> [Exercise prompt]
Repeat the listing below exactly from the line with "blk03496.txt" through its last line. Skip every picture.

-=-=-

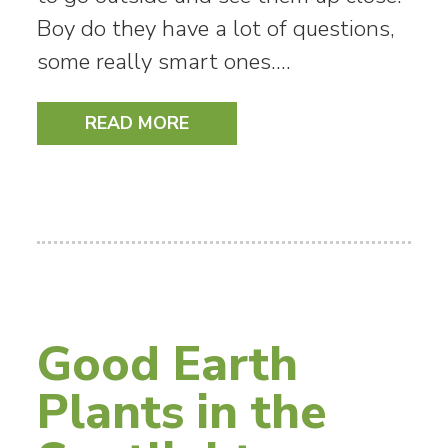
Boy do they have a lot of questions,
some really smart ones.…
READ MORE
Good Earth
Plants in the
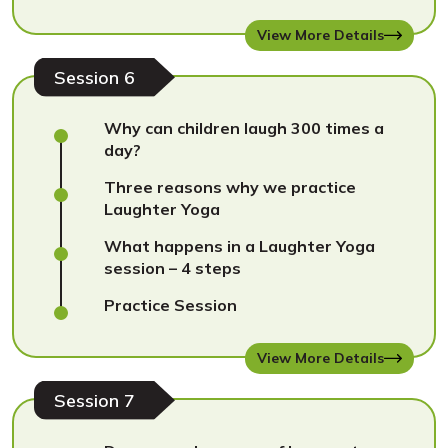
View More Details
Session 6
Why can children laugh 300 times a
day?
Three reasons why we practice
Laughter Yoga
What happens in a Laughter Yoga
session – 4 steps
Practice Session
View More Details
Session 7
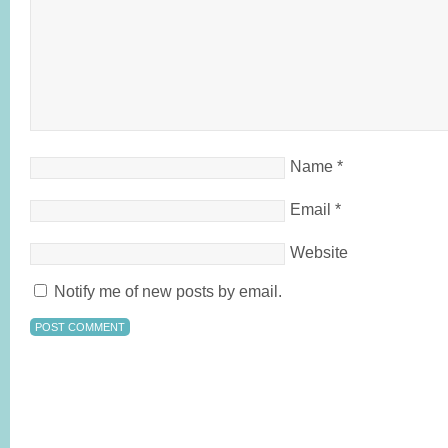
Name
*
Email
*
Website
Notify me of new posts by email.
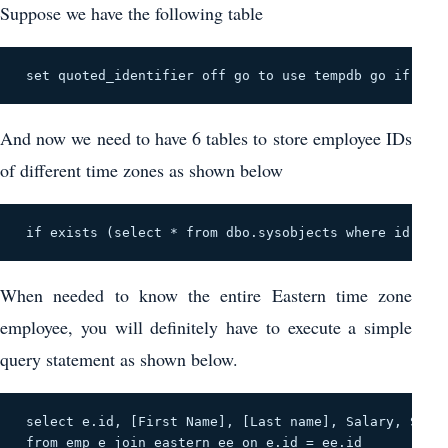
Suppose we have the following table
 set quoted_identifier off go to use tempdb go if exis
And now we need to have 6 tables to store employee IDs
of different time zones as shown below
 if exists (select * from dbo.sysobjects where id = ob
When needed to know the entire Eastern time zone
employee, you will definitely have to execute a simple
query statement as shown below.
 select e.id, [First Name], [Last name], Salary, State
 from emp e join eastern ee on e.id = ee.id 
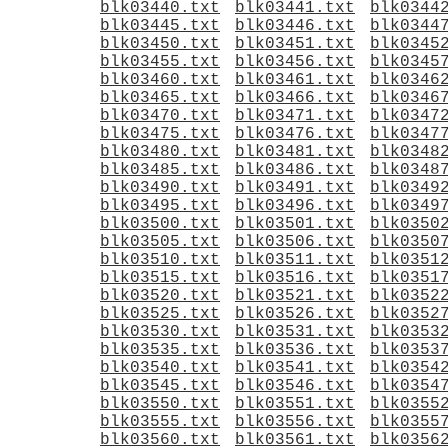
blk03440.txt
blk03441.txt
blk0344
blk03445.txt
blk03446.txt
blk0344
blk03450.txt
blk03451.txt
blk0345
blk03455.txt
blk03456.txt
blk0345
blk03460.txt
blk03461.txt
blk0346
blk03465.txt
blk03466.txt
blk0346
blk03470.txt
blk03471.txt
blk0347
blk03475.txt
blk03476.txt
blk0347
blk03480.txt
blk03481.txt
blk0348
blk03485.txt
blk03486.txt
blk0348
blk03490.txt
blk03491.txt
blk0349
blk03495.txt
blk03496.txt
blk0349
blk03500.txt
blk03501.txt
blk0350
blk03505.txt
blk03506.txt
blk0350
blk03510.txt
blk03511.txt
blk0351
blk03515.txt
blk03516.txt
blk0351
blk03520.txt
blk03521.txt
blk0352
blk03525.txt
blk03526.txt
blk0352
blk03530.txt
blk03531.txt
blk0353
blk03535.txt
blk03536.txt
blk0353
blk03540.txt
blk03541.txt
blk0354
blk03545.txt
blk03546.txt
blk0354
blk03550.txt
blk03551.txt
blk0355
blk03555.txt
blk03556.txt
blk0355
blk03560.txt
blk03561.txt
blk0356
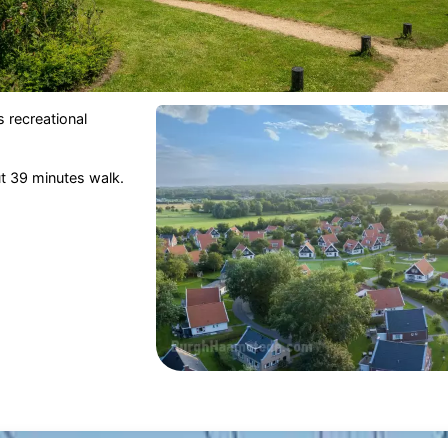
 recreational
ut 39 minutes walk.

-=-=-

> [Task answer]
blk03496.txt
blk0349
blk03500.txt
blk03501.txt
blk0350
blk03505.txt
blk03506.txt
blk0350
blk03510.txt
blk03511.txt
blk0351
blk03515.txt
blk03516.txt
blk0351
blk03520.txt
blk03521.txt
blk0352
blk03525.txt
blk03526.txt
blk0352
blk03530.txt
blk03531.txt
blk0353
blk03535.txt
blk03536.txt
blk0353
blk03540.txt
blk03541.txt
blk0354
blk03545.txt
blk03546.txt
blk0354
blk03550.txt
blk03551.txt
blk0355
blk03555.txt
blk03556.txt
blk0355
blk03560.txt
blk03561.txt
blk0356
 recreational
ut 39 minutes walk.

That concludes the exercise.